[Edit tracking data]

* * *

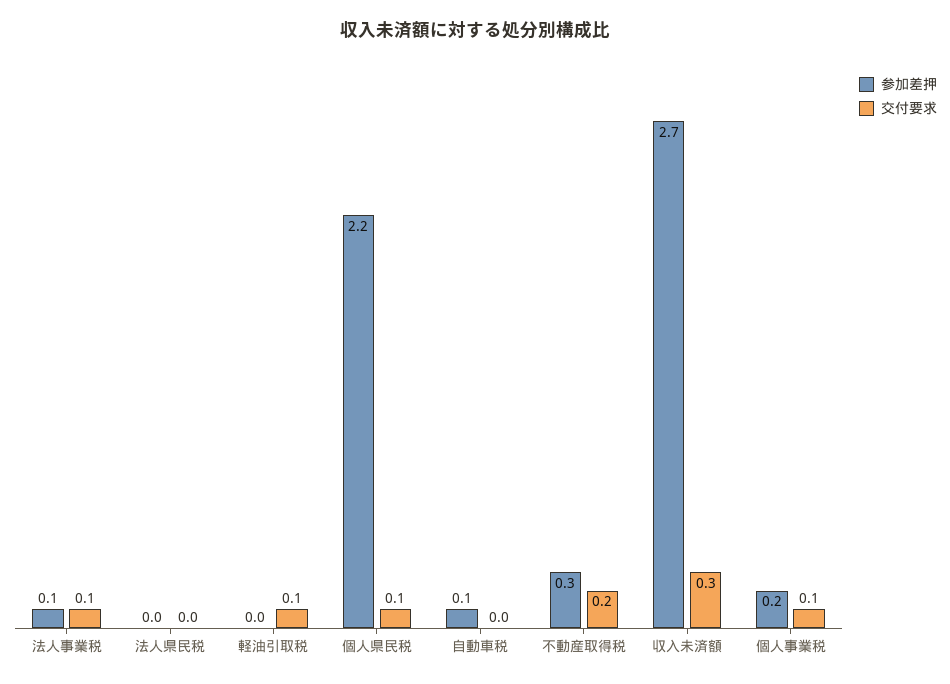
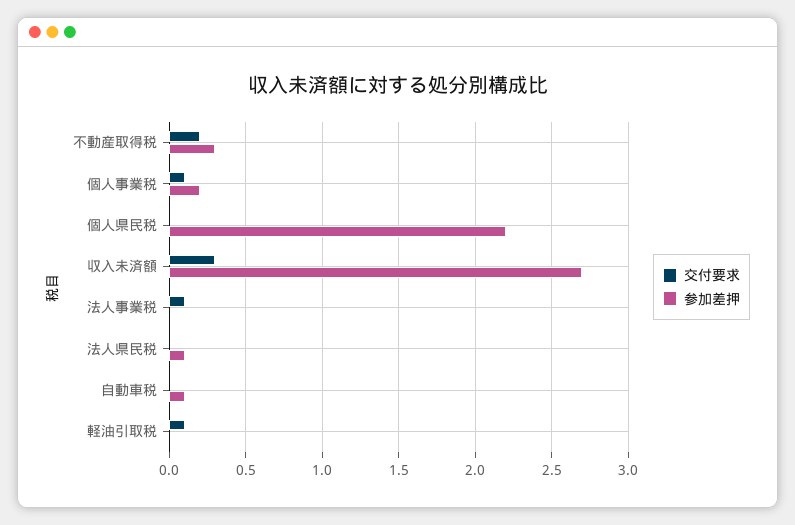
  {
    "参加差押": {
-     "法人事業税": 0.1,
+     "法人事業税": 0,
-     "法人県民税": 0,
+     "法人県民税": 0.1,
      "軽油引取税": 0,
      "個人県民税": 2.2,
      "自動車税": 0.1,
      "不動産取得税": 0.3,
      "収入未済額": 2.7,
      "個人事業税": 0.2
    },
    "交付要求": {
      "法人事業税": 0.1,
      "法人県民税": 0,
      "軽油引取税": 0.1,
-     "個人県民税": 0.1,
+     "個人県民税": 0,
      "自動車税": 0,
      "不動産取得税": 0.2,
      "収入未済額": 0.3,
      "個人事業税": 0.1
    }
  }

* * *

Brief =>
Except for the pictures, copy every line of the records above exactly.

Response =>
  {
    "参加差押": {
-     "法人事業税": 0.1,
+     "法人事業税": 0,
-     "法人県民税": 0,
+     "法人県民税": 0.1,
      "軽油引取税": 0,
      "個人県民税": 2.2,
      "自動車税": 0.1,
      "不動産取得税": 0.3,
      "収入未済額": 2.7,
      "個人事業税": 0.2
    },
    "交付要求": {
      "法人事業税": 0.1,
      "法人県民税": 0,
      "軽油引取税": 0.1,
-     "個人県民税": 0.1,
+     "個人県民税": 0,
      "自動車税": 0,
      "不動産取得税": 0.2,
      "収入未済額": 0.3,
      "個人事業税": 0.1
    }
  }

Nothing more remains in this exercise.